- Coat of arms
- Interactive map of Gmina Nowy Żmigród
- Coordinates (Nowy Żmigród): 49°36′27″N 21°31′30″E﻿ / ﻿49.60750°N 21.52500°E
- Country: Poland
- Voivodeship: Subcarpathian
- County: Jasło
- Seat: Nowy Żmigród

Area
- • Total: 104.54 km^{2} (40.36 sq mi)

Population (2006)
- • Total: 9,303
- • Density: 88.99/km^{2} (230.5/sq mi)
- Website: https://www.nowyzmigrod.eu/

= Gmina Nowy Żmigród =

Gmina Nowy Żmigród is a rural gmina (administrative district) in Jasło County, Subcarpathian Voivodeship, in south-eastern Poland. Its seat is the village of Nowy Żmigród, which lies approximately 17 km south of Jasło and 59 km south-west of the regional capital Rzeszów.

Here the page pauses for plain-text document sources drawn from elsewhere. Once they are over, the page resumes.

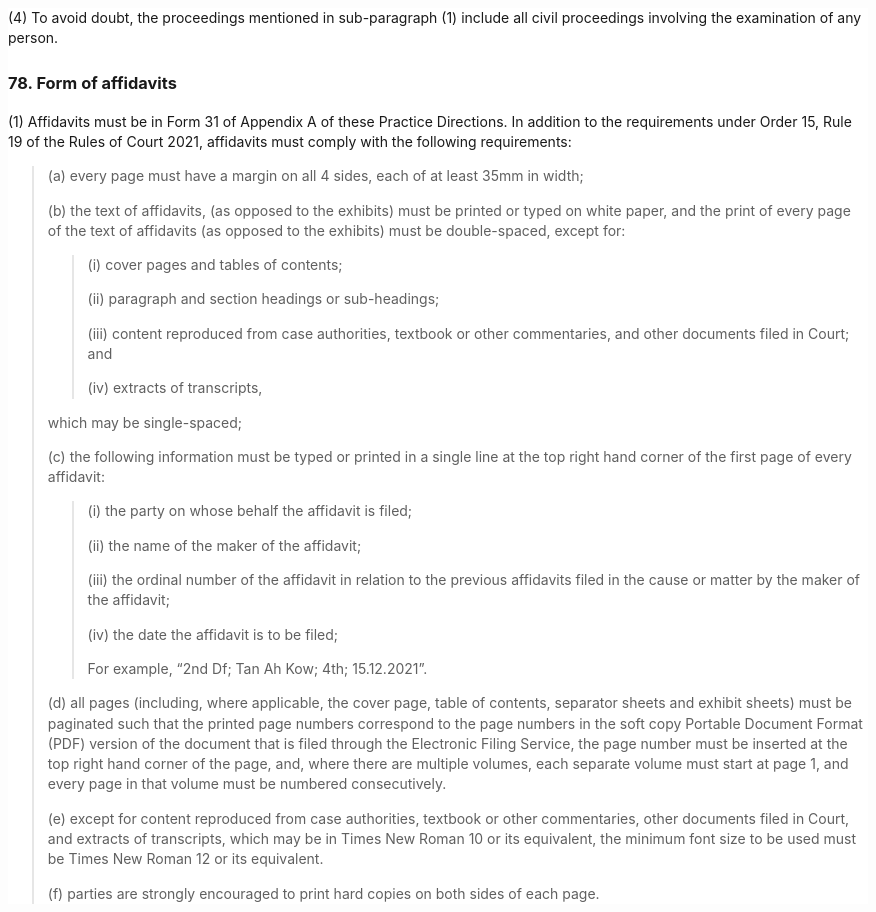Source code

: (4) To avoid doubt, the proceedings mentioned in sub-paragraph (1) include all civil proceedings involving the examination of any person.

### 78. Form of affidavits <a href="#id-78-form-of-affidavits" id="id-78-form-of-affidavits"></a>

(1) Affidavits must be in Form 31 of Appendix A of these Practice Directions. In addition to the requirements under Order 15, Rule 19 of the Rules of Court 2021, affidavits must comply with the following requirements:

> (a) every page must have a margin on all 4 sides, each of at least 35mm in width;
>
> (b) the text of affidavits, (as opposed to the exhibits) must be printed or typed on white paper, and the print of every page of the text of affidavits (as opposed to the exhibits) must be double-spaced, except for:
>
> > (i) cover pages and tables of contents;
> >
> > (ii) paragraph and section headings or sub-headings;
> >
> > (iii) content reproduced from case authorities, textbook or other commentaries, and other documents filed in Court; and
> >
> > (iv) extracts of transcripts,
>
>
> which may be single-spaced;
>
> (c) the following information must be typed or printed in a single line at the top right hand corner of the first page of every affidavit:
>
> > (i) the party on whose behalf the affidavit is filed;
> >
> > (ii) the name of the maker of the affidavit;
> >
> > (iii) the ordinal number of the affidavit in relation to the previous affidavits filed in the cause or matter by the maker of the affidavit;
> >
> > (iv) the date the affidavit is to be filed;
> >
> > For example, “2nd Df; Tan Ah Kow; 4th; 15.12.2021”.
>
> (d) all pages (including, where applicable, the cover page, table of contents, separator sheets and exhibit sheets) must be paginated such that the printed page numbers correspond to the page numbers in the soft copy Portable Document Format (PDF) version of the document that is filed through the Electronic Filing Service, the page number must be inserted at the top right hand corner of the page, and, where there are multiple volumes, each separate volume must start at page 1, and every page in that volume must be numbered consecutively.
>
> (e) except for content reproduced from case authorities, textbook or other commentaries, other documents filed in Court, and extracts of transcripts, which may be in Times New Roman 10 or its equivalent, the minimum font size to be used must be Times New Roman 12 or its equivalent.
>
> (f) parties are strongly encouraged to print hard copies on both sides of each page.
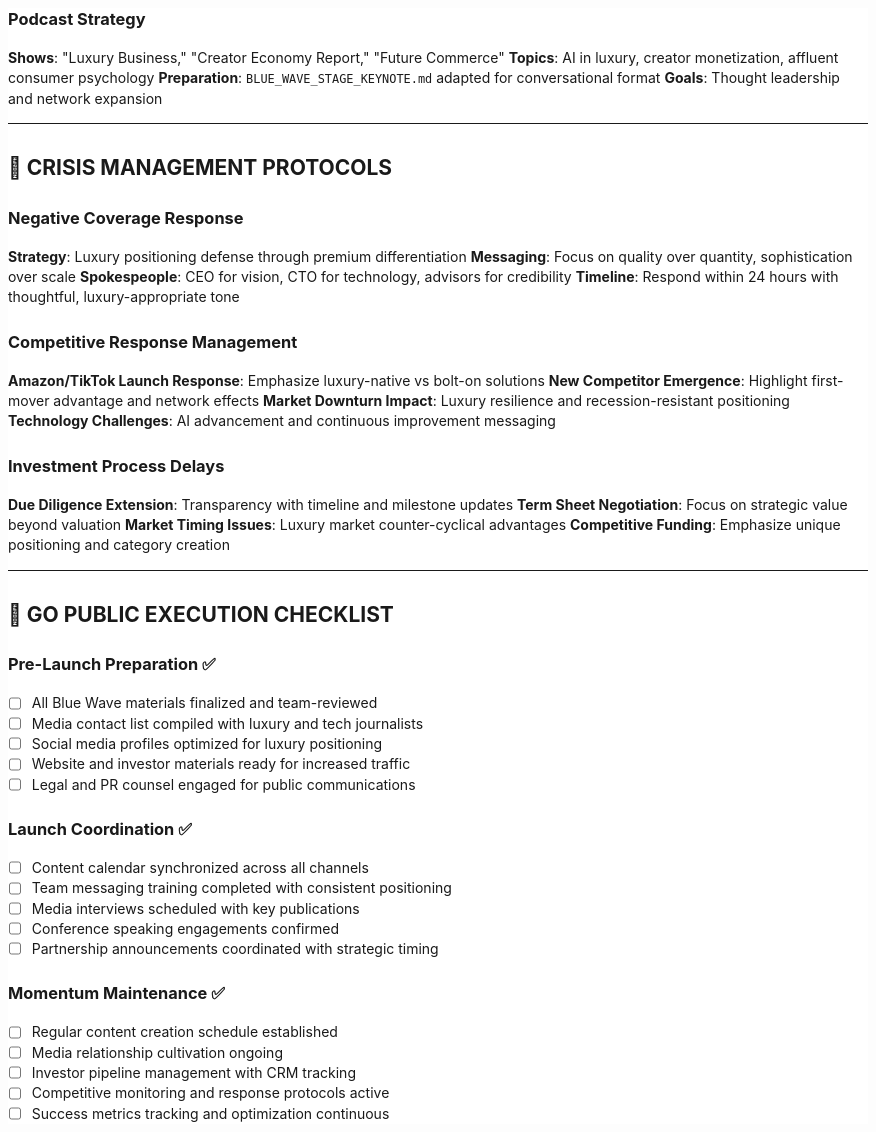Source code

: ### **Podcast Strategy**
**Shows**: "Luxury Business," "Creator Economy Report," "Future Commerce"
**Topics**: AI in luxury, creator monetization, affluent consumer psychology
**Preparation**: `BLUE_WAVE_STAGE_KEYNOTE.md` adapted for conversational format
**Goals**: Thought leadership and network expansion

---

## 🚀 **CRISIS MANAGEMENT PROTOCOLS**

### **Negative Coverage Response**
**Strategy**: Luxury positioning defense through premium differentiation
**Messaging**: Focus on quality over quantity, sophistication over scale
**Spokespeople**: CEO for vision, CTO for technology, advisors for credibility
**Timeline**: Respond within 24 hours with thoughtful, luxury-appropriate tone

### **Competitive Response Management**
**Amazon/TikTok Launch Response**: Emphasize luxury-native vs bolt-on solutions
**New Competitor Emergence**: Highlight first-mover advantage and network effects
**Market Downturn Impact**: Luxury resilience and recession-resistant positioning
**Technology Challenges**: AI advancement and continuous improvement messaging

### **Investment Process Delays**
**Due Diligence Extension**: Transparency with timeline and milestone updates
**Term Sheet Negotiation**: Focus on strategic value beyond valuation
**Market Timing Issues**: Luxury market counter-cyclical advantages
**Competitive Funding**: Emphasize unique positioning and category creation

---

## 💎 **GO PUBLIC EXECUTION CHECKLIST**

### **Pre-Launch Preparation** ✅
- [ ] All Blue Wave materials finalized and team-reviewed
- [ ] Media contact list compiled with luxury and tech journalists
- [ ] Social media profiles optimized for luxury positioning
- [ ] Website and investor materials ready for increased traffic
- [ ] Legal and PR counsel engaged for public communications

### **Launch Coordination** ✅
- [ ] Content calendar synchronized across all channels
- [ ] Team messaging training completed with consistent positioning
- [ ] Media interviews scheduled with key publications
- [ ] Conference speaking engagements confirmed
- [ ] Partnership announcements coordinated with strategic timing

### **Momentum Maintenance** ✅
- [ ] Regular content creation schedule established
- [ ] Media relationship cultivation ongoing
- [ ] Investor pipeline management with CRM tracking
- [ ] Competitive monitoring and response protocols active
- [ ] Success metrics tracking and optimization continuous
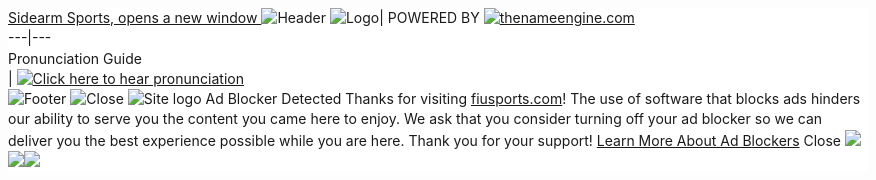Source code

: 
[ Sidearm Sports, opens a new window ](https://www.sidearmsports.com)
![Header](https://earit2.thenameengine.com/img/popuphead.png)
![Logo](https://earit2.thenameengine.com/img/upload/1723230294.png)|  POWERED BY [![thenameengine.com](https://earit2.thenameengine.com/img/thenameengine.png)](http://www.thenameengine.com/ear-it)  
---|---  
Pronunciation Guide  
| [![Click here to hear pronunciation](https://earit2.thenameengine.com/img/player.jpg)](javascript:void\(0\))  
![Footer](https://earit2.thenameengine.com/img/popupfoot.png)
![Close](https://earit2.thenameengine.com/img/close.gif)
![Site logo](https://fiusports.com/images/logos/site/site.png?width=48)
Ad Blocker Detected
Thanks for visiting [fiusports.com](https://fiusports.com/sports/mens-basketball/roster)!
The use of software that blocks ads hinders our ability to serve you the content you came here to enjoy.
We ask that you consider turning off your ad blocker so we can deliver you the best experience possible while you are here.
Thank you for your support!
[Learn More About Ad Blockers](http://www.sidearmsports.com/blockers)
Close
![](https://adservice.google.com/ddm/fls/z/dc_pre=CNX-4-vaoI0DFU-EWgUdCcQx8w;src=8031022;type=count0;cat=sitev0;dc_lat=;dc_rdid=;tag_for_child_directed_treatment=;ord=1;num=6345827695654.372)
![](https://insight.adsrvr.org/track/conv/?adv=3xwb5d7&ct=0:6dpl0mk&fmt=3)![](https://adservice.google.com/ddm/fls/z/dc_pre=CLXk5evaoI0DFRW-WgUdsg8Pcw;src=8031022;type=counter;cat=sitev0;dc_lat=;dc_rdid=;tag_for_child_directed_treatment=;ord=1;num=9332096606826.367)

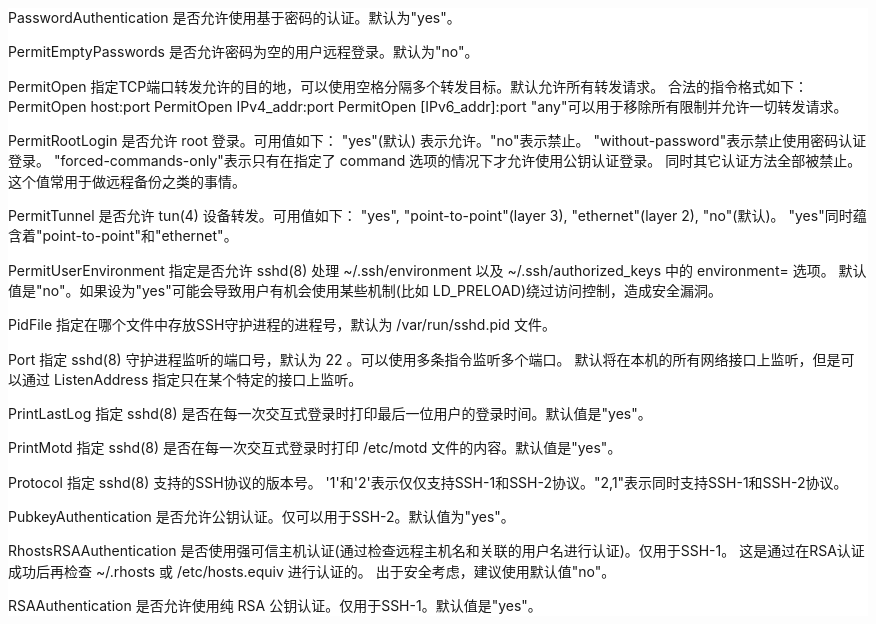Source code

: PasswordAuthentication
是否允许使用基于密码的认证。默认为"yes"。

PermitEmptyPasswords
是否允许密码为空的用户远程登录。默认为"no"。

PermitOpen
指定TCP端口转发允许的目的地，可以使用空格分隔多个转发目标。默认允许所有转发请求。
合法的指令格式如下：
PermitOpen host:port
PermitOpen IPv4_addr:port
PermitOpen [IPv6_addr]:port
"any"可以用于移除所有限制并允许一切转发请求。

PermitRootLogin
是否允许 root 登录。可用值如下：
"yes"(默认) 表示允许。"no"表示禁止。
"without-password"表示禁止使用密码认证登录。
"forced-commands-only"表示只有在指定了 command 选项的情况下才允许使用公钥认证登录。
同时其它认证方法全部被禁止。这个值常用于做远程备份之类的事情。

PermitTunnel
是否允许 tun(4) 设备转发。可用值如下：
"yes", "point-to-point"(layer 3), "ethernet"(layer 2), "no"(默认)。
"yes"同时蕴含着"point-to-point"和"ethernet"。

PermitUserEnvironment
指定是否允许 sshd(8) 处理 ~/.ssh/environment 以及 ~/.ssh/authorized_keys 中的 environment= 选项。
默认值是"no"。如果设为"yes"可能会导致用户有机会使用某些机制(比如 LD_PRELOAD)绕过访问控制，造成安全漏洞。

PidFile
指定在哪个文件中存放SSH守护进程的进程号，默认为 /var/run/sshd.pid 文件。

Port
指定 sshd(8) 守护进程监听的端口号，默认为 22 。可以使用多条指令监听多个端口。
默认将在本机的所有网络接口上监听，但是可以通过 ListenAddress 指定只在某个特定的接口上监听。

PrintLastLog
指定 sshd(8) 是否在每一次交互式登录时打印最后一位用户的登录时间。默认值是"yes"。

PrintMotd
指定 sshd(8) 是否在每一次交互式登录时打印 /etc/motd 文件的内容。默认值是"yes"。

Protocol
指定 sshd(8) 支持的SSH协议的版本号。
'1'和'2'表示仅仅支持SSH-1和SSH-2协议。"2,1"表示同时支持SSH-1和SSH-2协议。

PubkeyAuthentication
是否允许公钥认证。仅可以用于SSH-2。默认值为"yes"。

RhostsRSAAuthentication
是否使用强可信主机认证(通过检查远程主机名和关联的用户名进行认证)。仅用于SSH-1。
这是通过在RSA认证成功后再检查 ~/.rhosts 或 /etc/hosts.equiv 进行认证的。
出于安全考虑，建议使用默认值"no"。

RSAAuthentication
是否允许使用纯 RSA 公钥认证。仅用于SSH-1。默认值是"yes"。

The gmina covers an area of 104.54 km2, and as of 2006 its total population is 9,303.

==Villages==
Gmina Nowy Żmigród contains the villages and settlements of Brzezowa, Desznica, Gorzyce, Grabanina, Jaworze, Kąty, Łężyny, Łysa Góra, Makowiska, Mytarka, Mytarz, Nienaszów, Nowy Żmigród, Sadki, Siedliska Żmigrodzkie, Skalnik, Sośniny, Stary Żmigród and Toki.

==Neighbouring gminas==
Gmina Nowy Żmigród is bordered by the gminas of Brzyska, Chorkówka, Dębowiec, Dukla, Krempna, Osiek Jasielski and Tarnowiec.